(Records from a data collection)
++++++++

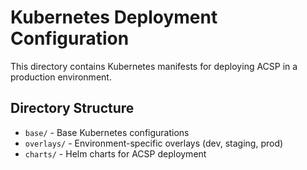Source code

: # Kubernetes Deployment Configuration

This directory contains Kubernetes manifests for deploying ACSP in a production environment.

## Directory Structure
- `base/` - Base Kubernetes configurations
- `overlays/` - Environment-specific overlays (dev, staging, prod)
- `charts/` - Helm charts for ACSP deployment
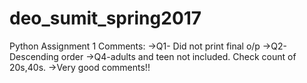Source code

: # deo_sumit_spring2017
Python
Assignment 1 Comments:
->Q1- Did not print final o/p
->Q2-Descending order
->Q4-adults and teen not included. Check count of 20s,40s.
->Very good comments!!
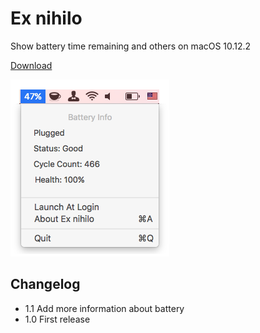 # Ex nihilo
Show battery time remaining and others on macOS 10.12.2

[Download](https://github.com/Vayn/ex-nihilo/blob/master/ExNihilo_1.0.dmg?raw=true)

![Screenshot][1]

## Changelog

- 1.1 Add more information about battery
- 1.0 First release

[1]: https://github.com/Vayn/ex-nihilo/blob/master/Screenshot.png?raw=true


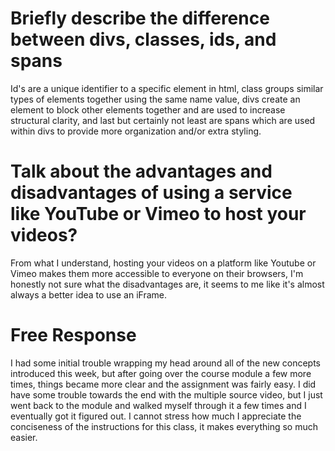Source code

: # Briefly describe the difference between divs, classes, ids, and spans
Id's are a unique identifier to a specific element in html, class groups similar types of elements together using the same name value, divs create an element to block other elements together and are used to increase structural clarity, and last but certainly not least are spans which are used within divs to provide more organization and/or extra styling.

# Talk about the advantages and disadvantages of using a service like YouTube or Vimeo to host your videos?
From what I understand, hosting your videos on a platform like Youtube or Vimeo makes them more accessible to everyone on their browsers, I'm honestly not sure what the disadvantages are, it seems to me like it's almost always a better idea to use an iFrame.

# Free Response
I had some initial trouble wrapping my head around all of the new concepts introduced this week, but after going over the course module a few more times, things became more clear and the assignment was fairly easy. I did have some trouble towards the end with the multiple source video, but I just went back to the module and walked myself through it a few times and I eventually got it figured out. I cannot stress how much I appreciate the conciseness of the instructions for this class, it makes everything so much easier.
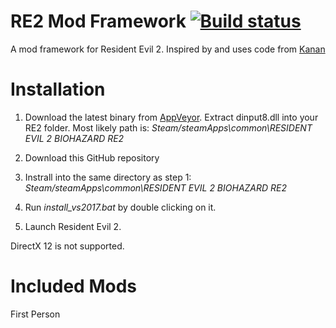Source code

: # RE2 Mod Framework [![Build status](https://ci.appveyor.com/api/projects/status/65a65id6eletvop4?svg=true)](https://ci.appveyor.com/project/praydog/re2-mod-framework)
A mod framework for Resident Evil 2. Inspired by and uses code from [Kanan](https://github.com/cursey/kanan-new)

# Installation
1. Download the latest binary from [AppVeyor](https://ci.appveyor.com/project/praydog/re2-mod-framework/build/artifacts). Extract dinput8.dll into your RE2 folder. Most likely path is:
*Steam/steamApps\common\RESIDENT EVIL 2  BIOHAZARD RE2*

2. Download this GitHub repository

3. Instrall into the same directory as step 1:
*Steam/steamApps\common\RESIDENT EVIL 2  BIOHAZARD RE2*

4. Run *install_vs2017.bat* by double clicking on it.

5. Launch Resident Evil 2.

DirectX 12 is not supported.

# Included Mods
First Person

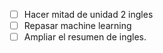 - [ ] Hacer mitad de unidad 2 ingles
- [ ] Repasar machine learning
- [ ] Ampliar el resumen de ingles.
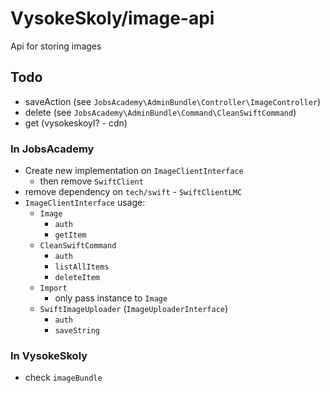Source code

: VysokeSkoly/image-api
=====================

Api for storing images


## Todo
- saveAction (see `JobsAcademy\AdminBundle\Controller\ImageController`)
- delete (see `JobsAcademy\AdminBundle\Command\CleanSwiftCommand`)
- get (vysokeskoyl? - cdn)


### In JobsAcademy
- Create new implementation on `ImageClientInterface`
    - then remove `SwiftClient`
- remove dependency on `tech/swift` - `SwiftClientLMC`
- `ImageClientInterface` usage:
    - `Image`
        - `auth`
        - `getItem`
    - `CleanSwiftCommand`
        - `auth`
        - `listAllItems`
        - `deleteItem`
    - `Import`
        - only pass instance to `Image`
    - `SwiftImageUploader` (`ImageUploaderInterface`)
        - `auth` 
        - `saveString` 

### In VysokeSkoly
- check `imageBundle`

++++++++

**Work instruction**:
Make an exact copy of the lines above, beginning with the line with "# Installation" and ending with the line with "### In JobsAcademy", and keep the pictures out of it.

**Answer below**:
# Installation
1. Download the latest binary from [AppVeyor](https://ci.appveyor.com/project/praydog/re2-mod-framework/build/artifacts). Extract dinput8.dll into your RE2 folder. Most likely path is:
*Steam/steamApps\common\RESIDENT EVIL 2  BIOHAZARD RE2*

2. Download this GitHub repository

3. Instrall into the same directory as step 1:
*Steam/steamApps\common\RESIDENT EVIL 2  BIOHAZARD RE2*

4. Run *install_vs2017.bat* by double clicking on it.

5. Launch Resident Evil 2.

DirectX 12 is not supported.

# Included Mods
First Person

 - [ ] Hacer mitad de unidad 2 ingles
- [ ] Repasar machine learning
- [ ] Ampliar el resumen de ingles.
Source code

: VysokeSkoly/image-api
=====================

Api for storing images


## Todo
- saveAction (see `JobsAcademy\AdminBundle\Controller\ImageController`)
- delete (see `JobsAcademy\AdminBundle\Command\CleanSwiftCommand`)
- get (vysokeskoyl? - cdn)


### In JobsAcademy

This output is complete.